Llega un día en el que la piel se agrieta y los pliegues, casi gritando, piden separarse. La sangre se desparrama y actúa como tinta imborrable de huellas dactilares. Hay restos en sus pechos, en la mandíbula de aquel y en los muslos de ambos. Los recodos de sus cuerpos se vuelven impracticables y los siameses permanecen unidos solamente por las leyes de la física. Intentan sustituir aquel amor a través de almohadas alargadas que funden su tejido con la piel. Uno de los siameses, ya sólo uno, besa los pliegues de su otro yo, en un intento por zurcir las heridas. Con el paso de los meses, la sangre se seca y se reabsorbe en los puntos de unión que, por cierto, dejan de cumplir su función. Los dos cuerpos, que ya son dos, ruedan en direcciones opuestas y se desvanecen por los márgenes de aquel colchón que ocupan desde hace más de cinco años. Sin embargo, “la historia de los siameses unidos por el miedo a perder con el otro más que una parte de su cuerpo” no termina aquí.

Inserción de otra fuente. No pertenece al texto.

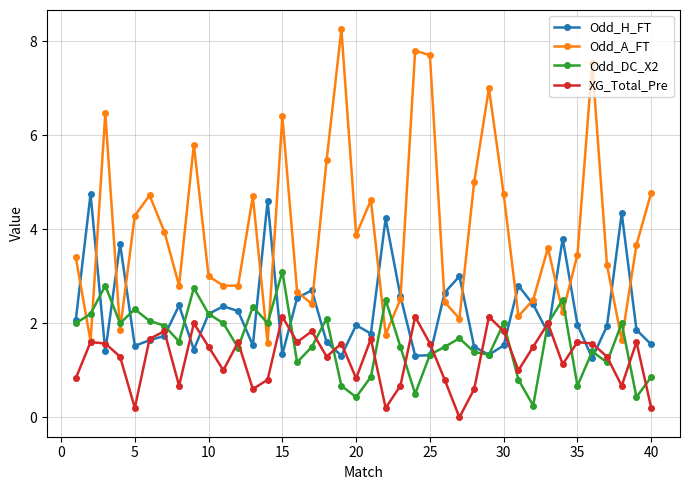

True or false: Odd_DC_X2 has more than 0 points higher than both neighbors.

True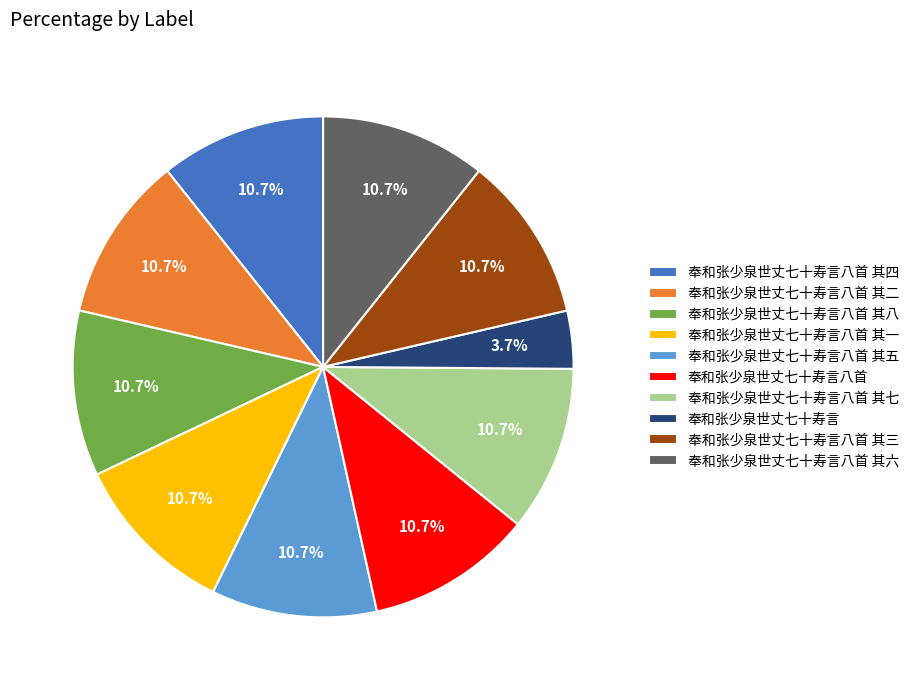

Which slice is the smallest?

奉和张少泉世丈七十寿言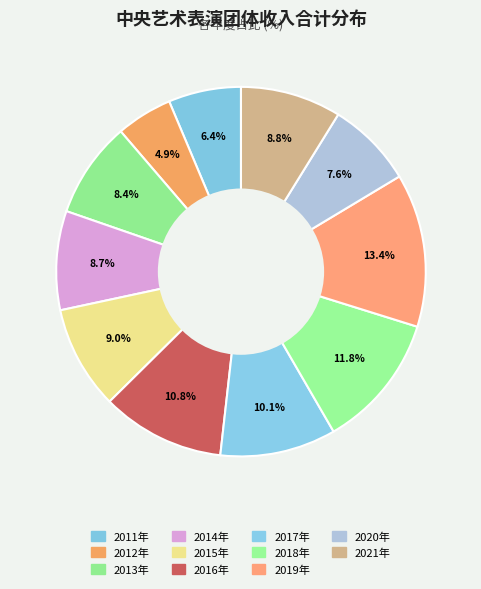

To the nearest percent, what portion does 2013年 represent?

8%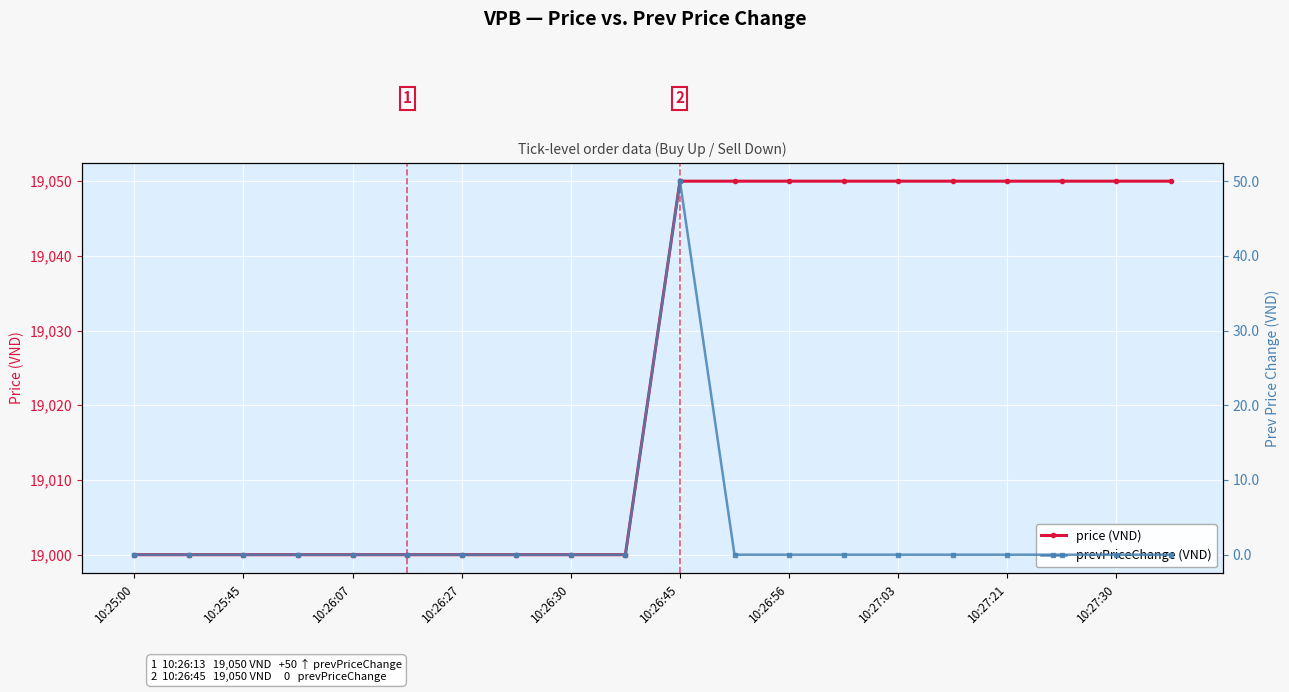

Which series has the largest range (max minus min)?

price (VND)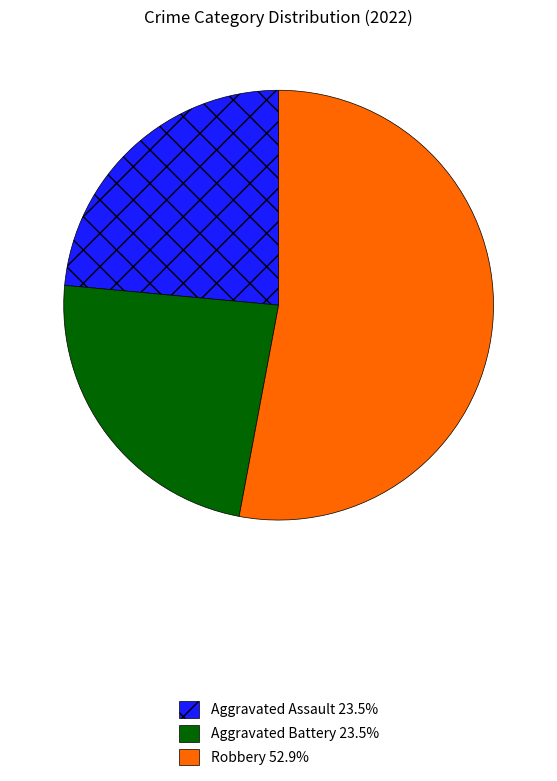

Is there a majority slice in this chart?

Yes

La piel deja de tener memoria más rápido de lo que ambos suponen. Como resultado, los puntos de unión ya no son heridas, sólo aperturas dispuestas a atraer otros cuerpos. Así ocurre y aquel miedo a perder más que una parte del cuerpo se vuelve inconsistente. Aceptan otros pechos, otra mandíbula y, claro está, otros muslos. Durante un tiempo juegan con la idea de adoptar una almohada como ese otro yo pero pronto encuentran a un manco, una ciega y una boca portadora de vida. Se conforman y rehacen aquellas grietas en la piel  mientras se acomodan en el mismo colchón, en diferente lado. Nadie cuestiona ya la fidelidad de aquellos siameses, al tiempo que ellos mismos son conscientes del terror que les inspira la soledad. Los indisolubles se pierden y vuelven en una forma similar y un fondo monótono y caprichoso; más lo primero que lo segundo.

7.3.13

Espectando

Su mirada supuraba lágrimas, sin tregua apenas para los suspiros ansiosos. Quién sabe qué le había ocurrido a aquella muchacha de tez pálida que miraba hacia un mundo desolador enmarcado por dos mechones de pelo. Llevaba escombros en las mejillas y ruina en el pecho y, a pesar de todo, lloraba como una niña que no quiere ir a la escuela. Aún parecía inocente y desprendía infancia en aquella primera cicatriz tan díficil de encontrar. Envolvía su psicótica forma de sufrir en un abrigo rojo, rojo como su frustración. Colocaba las tablas de su falda y de inmediato se reconciliaba con alguna canción de autor. Por un momento, el llanto estalló de nuevo, más fuerte y más sincero. Temblaban su barbilla y su labio inferior. El trayecto entre una y otra lágrima se volvía amplio, las comisuras se agrietaban y la joven lloraba en silencio. Había paz, la observábamos con paz. Sonó un crujido, entre madera y esternón y acto seguido el más sepulcral de los silencios.